Opeens kwam een herinnering bovendrijven. Dit had ik eerder meegemaakt. Jaren geleden, toen ik nog in Amsterdam woonde, werd ik nog wel eens geteisterd door wat psychiaters zo mooi ‘een manisch-depressieve golfslag’ noemen. Een korte periode van hevige opwinding werd dan steevast gevolgd door een onverklaarbare, diepe somberheid die soms wekenlang kon aanhouden. Precies op het omslagpunt van deze twee basale stemmingen beleefde ik het akelige gevoel dat ik mijn ‘ik’ kwijt was. Dan overviel mij de gewaarwording dat ik niet meer wist wat ik het volgende moment ging doen. Ik herinner me nog, dat ik op zo’n moment, als de totale paniek in aantocht was, wel eens ben weggevlucht. Op weg naar nergens.
Zo zat ik opeens in de tram, in lijn negen op weg naar de stad. Op de Plantage Middenlaan sloeg de paniek toe. Ik vluchtte de tram uit en liep langs Artis. Maar ik wist niet meer of ik terug naar huis moest of toch naar de stad. Ik belandde in een soort Echternach-processie: twee stappen vooruit en drie stappen achteruit en dan alles weer van voor af aan. Op een gegeven moment heb ik mij vastgeklemd aan het grote hek van Artis. Ik zag de witte dinosaurus van steen, die daar al sinds mensenheugenis staat, verstard in een catatonische houding. Opeens wist ik het weer.

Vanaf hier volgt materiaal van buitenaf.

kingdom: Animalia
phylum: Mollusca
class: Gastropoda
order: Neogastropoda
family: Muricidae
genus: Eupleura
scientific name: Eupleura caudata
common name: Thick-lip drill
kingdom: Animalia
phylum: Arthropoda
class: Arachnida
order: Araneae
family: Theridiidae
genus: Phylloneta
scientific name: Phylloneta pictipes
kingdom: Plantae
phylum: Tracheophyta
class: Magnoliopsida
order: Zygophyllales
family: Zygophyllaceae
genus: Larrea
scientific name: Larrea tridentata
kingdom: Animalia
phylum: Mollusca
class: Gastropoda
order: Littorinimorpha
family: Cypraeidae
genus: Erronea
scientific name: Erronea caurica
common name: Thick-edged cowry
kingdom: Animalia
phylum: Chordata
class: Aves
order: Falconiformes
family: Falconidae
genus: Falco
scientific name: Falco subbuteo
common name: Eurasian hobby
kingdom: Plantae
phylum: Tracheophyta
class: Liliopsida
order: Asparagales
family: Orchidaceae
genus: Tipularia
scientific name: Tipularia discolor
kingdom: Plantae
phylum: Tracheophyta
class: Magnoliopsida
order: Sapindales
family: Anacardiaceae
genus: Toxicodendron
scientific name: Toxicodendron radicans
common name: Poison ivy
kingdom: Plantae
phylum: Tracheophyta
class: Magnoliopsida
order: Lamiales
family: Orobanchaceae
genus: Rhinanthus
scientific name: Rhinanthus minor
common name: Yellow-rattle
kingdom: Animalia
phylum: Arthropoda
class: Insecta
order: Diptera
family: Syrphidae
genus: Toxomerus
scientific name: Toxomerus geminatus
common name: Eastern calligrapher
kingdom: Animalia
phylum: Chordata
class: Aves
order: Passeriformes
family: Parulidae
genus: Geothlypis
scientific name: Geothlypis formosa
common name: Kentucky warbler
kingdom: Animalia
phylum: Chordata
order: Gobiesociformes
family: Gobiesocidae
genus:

Het was een zondag in september. Dat betekende toegang voor de halve prijs voor het hele gezin. Mijn vader had mij meegenomen samen met twee oudere zusjes. We hadden een tas met proviand mee die mijn moeder had klaargemaakt. Aangekomen bij Artis, bleek dat de gereduceerde toegang in september opeens was afgeschaft. Mijn vader besloot toen om niet naar binnen te gaan, want de volle prijs van vier toegangskaarten was te begrotelijk voor het krappe huishoudbudget. We hebben toen op een bankje aan de overkant gezeten, naast het bejaardentehuis. De boterhammen werden keurig opgegeten. Als troost voor het gemiste vermaak kregen we nog een ijsje. Daarna zijn we met zijn allen teruggelopen naar huis. ‘Dat is ook leuk’, zei mijn vader.
Toen deze herinnering weer volledig bezit had genomen van mijn brein, liet ik het hek los. Mijn ‘ik’ zat opeens gewoon weer op zijn vertrouwde plek. Ik liep terug naar huis, de versteende dinosaurus voorgoed achter me latend.